But as Matt Stated, they are field dressed... and on temp. we walk around in shorts and flip flops in pensacola in the 40's if we are not staying outside. 
in some communities it is traditional to come thru town and show the deer at the breakfast and lunch joint. Some of the old local hunters that cant get in the woods anymore, Hit the breakfast spot early and hang out there to hopefully see a few trophy's and just to be around the hunting atmosphere and spirit.
If that old man holding up the deer was one of the hunters, it could have been 7-8 old buddies reuniting for a last maajor get together in thier lives.....
Pics dont tell the whole story......


----------



## Contender (Apr 4, 2012)

Man, some of you guys are quick to make up stories. From the OP and pictures not too much is known. So here is my story I am making up.

The deer on the trailer have been in cold storage since shortly after they were shot and field dressed. The guys pulling the trailer work on the ranch where the deer were shot and are taking them to be processed. All the meat will be used and heads will wind up on someone's wall.

Like or not the people that shot these deer are hunters and they way they took them was probably legal so what they were doing was hunting. You may not agree or like it. But it falls under the big umbrella of hunting. 

The "hunters" support hunting through licenses, ammo and gun purchases. 

It not my thing, or way of hunting, but neither is some other methods / places of hunting. 

Trail cams, feeders, high tech bows, climbing tree stands, four wheelers, optics, etc., etc. are all examples of money being used / spent to make shooting a deer easier. 

The difference, at least in my mind, between joining a club, planting supplemental food and managing harvest to grow bigger deer and paying a rancher to do it is really just a matter of degrees.


Pretty sure I am about to get some "blow back"


----------



## billin (Oct 14, 2007)

*Deer*

Those are nothing more than funny looking farm raised pet goats so who cares what they did with them I enjoy hunting too much to hunt deer in a pen but to each his own


----------



## buckeye83 (Nov 19, 2008)

Some of you need to get a life!
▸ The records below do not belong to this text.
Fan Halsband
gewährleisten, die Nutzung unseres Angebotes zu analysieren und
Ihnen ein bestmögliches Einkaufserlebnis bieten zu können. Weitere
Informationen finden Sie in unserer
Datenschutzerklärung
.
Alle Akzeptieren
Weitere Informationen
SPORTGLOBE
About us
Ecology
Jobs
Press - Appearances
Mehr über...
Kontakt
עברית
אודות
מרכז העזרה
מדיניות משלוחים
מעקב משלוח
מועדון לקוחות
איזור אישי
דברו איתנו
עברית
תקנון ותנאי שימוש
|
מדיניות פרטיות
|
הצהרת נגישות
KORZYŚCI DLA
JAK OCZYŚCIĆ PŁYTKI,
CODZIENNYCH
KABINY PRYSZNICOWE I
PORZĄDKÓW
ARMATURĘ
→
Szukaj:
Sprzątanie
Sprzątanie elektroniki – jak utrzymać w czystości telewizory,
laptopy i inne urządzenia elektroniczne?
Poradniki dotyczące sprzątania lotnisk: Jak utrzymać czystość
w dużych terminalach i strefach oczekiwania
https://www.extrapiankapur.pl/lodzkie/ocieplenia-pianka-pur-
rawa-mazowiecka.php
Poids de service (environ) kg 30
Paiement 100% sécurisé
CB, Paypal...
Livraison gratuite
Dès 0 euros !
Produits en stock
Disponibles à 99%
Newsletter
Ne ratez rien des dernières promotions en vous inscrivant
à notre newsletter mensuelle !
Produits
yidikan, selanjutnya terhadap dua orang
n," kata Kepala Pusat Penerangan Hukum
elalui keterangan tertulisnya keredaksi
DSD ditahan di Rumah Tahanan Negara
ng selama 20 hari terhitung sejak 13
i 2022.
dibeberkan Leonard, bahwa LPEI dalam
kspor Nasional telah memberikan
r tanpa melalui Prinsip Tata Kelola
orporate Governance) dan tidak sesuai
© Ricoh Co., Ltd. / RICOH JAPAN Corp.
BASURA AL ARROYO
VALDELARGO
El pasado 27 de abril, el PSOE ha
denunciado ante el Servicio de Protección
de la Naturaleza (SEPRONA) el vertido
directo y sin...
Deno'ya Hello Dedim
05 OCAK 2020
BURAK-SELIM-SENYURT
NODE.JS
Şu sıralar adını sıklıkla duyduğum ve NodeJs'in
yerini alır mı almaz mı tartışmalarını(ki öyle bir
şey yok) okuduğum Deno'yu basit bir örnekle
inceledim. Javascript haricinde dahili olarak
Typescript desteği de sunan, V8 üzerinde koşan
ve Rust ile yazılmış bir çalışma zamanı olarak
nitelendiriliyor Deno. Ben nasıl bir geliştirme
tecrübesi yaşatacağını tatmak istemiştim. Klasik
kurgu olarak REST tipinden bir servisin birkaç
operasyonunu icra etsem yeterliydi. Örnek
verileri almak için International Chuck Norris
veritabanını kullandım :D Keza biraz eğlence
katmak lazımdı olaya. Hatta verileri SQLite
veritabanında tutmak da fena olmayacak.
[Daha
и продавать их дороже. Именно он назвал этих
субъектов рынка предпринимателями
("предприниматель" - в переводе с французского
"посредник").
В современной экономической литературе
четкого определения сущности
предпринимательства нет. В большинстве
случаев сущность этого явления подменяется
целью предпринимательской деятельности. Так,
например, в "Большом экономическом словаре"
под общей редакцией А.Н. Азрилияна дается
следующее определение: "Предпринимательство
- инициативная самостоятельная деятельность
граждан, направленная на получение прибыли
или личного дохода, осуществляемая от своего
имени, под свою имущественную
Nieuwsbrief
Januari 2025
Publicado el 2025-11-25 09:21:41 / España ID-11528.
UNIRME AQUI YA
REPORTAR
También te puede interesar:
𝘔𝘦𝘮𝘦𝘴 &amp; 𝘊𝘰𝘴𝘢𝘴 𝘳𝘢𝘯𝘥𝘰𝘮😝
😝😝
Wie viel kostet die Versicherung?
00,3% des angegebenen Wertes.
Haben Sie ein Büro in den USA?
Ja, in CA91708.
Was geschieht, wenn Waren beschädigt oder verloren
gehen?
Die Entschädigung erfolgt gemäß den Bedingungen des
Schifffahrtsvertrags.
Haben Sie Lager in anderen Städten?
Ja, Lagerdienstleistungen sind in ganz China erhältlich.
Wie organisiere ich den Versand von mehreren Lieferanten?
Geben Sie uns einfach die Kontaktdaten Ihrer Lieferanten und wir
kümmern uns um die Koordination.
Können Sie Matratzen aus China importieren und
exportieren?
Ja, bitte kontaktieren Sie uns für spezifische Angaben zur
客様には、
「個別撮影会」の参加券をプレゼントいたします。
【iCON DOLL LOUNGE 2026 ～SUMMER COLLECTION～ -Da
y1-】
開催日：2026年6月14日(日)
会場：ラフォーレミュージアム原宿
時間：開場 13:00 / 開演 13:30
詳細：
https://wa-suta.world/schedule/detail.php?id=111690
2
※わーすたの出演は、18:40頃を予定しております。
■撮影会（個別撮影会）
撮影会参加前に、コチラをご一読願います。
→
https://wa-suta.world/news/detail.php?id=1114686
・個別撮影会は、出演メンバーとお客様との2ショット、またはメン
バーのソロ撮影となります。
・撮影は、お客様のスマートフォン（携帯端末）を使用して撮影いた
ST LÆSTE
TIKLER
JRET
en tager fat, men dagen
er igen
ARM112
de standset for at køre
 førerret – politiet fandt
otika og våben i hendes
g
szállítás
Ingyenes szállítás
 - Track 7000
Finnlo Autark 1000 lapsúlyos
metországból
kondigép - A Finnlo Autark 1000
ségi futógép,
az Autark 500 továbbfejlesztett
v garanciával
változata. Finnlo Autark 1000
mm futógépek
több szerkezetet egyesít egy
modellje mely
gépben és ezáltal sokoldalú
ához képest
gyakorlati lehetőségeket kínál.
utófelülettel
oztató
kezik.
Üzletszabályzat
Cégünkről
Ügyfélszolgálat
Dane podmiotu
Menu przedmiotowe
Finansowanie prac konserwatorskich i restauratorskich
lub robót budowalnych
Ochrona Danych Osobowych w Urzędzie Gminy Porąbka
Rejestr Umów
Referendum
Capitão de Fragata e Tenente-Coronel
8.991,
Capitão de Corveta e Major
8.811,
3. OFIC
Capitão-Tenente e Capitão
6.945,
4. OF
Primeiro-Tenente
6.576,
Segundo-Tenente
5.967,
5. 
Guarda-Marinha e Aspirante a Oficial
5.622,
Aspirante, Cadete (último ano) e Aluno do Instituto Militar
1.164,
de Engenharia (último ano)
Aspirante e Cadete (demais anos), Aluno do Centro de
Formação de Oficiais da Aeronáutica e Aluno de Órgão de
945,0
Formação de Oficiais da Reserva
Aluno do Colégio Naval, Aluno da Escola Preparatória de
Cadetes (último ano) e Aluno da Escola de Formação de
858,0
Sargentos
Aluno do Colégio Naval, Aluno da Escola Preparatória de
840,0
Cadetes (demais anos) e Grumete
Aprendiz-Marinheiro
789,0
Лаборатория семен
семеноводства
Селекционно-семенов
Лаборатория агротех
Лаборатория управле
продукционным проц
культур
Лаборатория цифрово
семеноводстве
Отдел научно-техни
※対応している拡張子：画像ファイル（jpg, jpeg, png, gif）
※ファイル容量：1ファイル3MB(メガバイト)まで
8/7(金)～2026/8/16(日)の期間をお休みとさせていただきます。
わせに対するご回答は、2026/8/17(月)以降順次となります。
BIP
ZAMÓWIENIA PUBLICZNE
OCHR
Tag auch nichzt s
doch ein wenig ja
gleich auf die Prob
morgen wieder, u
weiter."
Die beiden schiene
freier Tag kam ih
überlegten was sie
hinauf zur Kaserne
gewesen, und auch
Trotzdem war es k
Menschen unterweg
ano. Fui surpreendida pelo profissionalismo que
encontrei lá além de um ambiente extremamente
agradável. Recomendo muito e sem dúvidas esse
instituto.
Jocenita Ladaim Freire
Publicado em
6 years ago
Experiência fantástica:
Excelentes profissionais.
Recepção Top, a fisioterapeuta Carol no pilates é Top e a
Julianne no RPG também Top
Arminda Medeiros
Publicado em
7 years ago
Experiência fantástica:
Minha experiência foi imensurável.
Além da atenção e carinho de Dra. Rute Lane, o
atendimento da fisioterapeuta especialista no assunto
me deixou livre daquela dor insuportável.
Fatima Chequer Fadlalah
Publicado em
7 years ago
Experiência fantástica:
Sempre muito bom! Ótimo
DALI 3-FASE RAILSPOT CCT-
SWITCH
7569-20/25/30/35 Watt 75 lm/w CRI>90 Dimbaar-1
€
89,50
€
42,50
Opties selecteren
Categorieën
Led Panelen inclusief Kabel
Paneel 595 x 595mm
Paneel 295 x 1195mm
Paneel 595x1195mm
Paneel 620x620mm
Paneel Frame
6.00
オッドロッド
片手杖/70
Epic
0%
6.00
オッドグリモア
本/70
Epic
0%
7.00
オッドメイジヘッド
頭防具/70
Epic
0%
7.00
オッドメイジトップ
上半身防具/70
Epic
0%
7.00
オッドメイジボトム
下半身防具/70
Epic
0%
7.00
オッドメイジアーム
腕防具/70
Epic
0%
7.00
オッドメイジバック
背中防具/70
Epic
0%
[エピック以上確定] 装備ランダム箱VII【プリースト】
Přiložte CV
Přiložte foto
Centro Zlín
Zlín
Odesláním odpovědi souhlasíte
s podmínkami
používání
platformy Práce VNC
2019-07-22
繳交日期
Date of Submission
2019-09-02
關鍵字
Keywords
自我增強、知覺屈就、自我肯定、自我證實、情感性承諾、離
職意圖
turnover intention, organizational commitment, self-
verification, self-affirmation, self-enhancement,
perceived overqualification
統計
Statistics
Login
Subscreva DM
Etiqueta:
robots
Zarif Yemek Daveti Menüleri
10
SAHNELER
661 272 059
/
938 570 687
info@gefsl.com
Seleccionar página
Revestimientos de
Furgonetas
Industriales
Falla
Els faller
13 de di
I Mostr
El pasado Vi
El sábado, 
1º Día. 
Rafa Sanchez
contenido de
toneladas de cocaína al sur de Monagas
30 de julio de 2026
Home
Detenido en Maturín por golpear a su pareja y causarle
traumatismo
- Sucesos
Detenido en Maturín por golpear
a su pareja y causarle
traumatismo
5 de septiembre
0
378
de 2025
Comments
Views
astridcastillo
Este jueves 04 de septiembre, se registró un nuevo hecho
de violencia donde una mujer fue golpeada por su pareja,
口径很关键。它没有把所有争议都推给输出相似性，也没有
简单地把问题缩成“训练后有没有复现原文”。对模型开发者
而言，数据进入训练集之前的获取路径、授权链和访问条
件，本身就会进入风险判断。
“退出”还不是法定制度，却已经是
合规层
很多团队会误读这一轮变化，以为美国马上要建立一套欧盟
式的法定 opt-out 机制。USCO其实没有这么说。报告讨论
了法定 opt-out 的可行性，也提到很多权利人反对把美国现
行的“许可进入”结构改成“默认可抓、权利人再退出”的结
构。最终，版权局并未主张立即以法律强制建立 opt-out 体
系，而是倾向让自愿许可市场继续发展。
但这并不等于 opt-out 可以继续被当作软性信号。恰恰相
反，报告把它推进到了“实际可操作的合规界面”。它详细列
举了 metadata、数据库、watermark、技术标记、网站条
Who cares how much they paid to kill those deer. As long as it was done legally, then it doesn't matter how or where they were killed. Just because its not your cup of tea doesn't make it wrong or disgraceful.


----------



## Jason (Oct 2, 2007)

Quite a bit of bone....if I had that much change, I think I'd make a trip to several different states instead of 1 high dollar pay hunt....


----------



## FISHBOXFULL (May 9, 2008)

Jason said:


> Quite a bit of bone....if I had that much change, I think I'd make a trip to several different states instead of 1 high dollar pay hunt....


yea, couple old buddies on a 5 yr meet up and hit different parts of the country, South Tx rolling hills and breaks with (misquete (sp) bushes everywhere on a stalk hunt would be my 1st choice.
Also, some of these ranches are 20- 30,000 acres open land if not more.... no fences Just tremendously good wildlife management


----------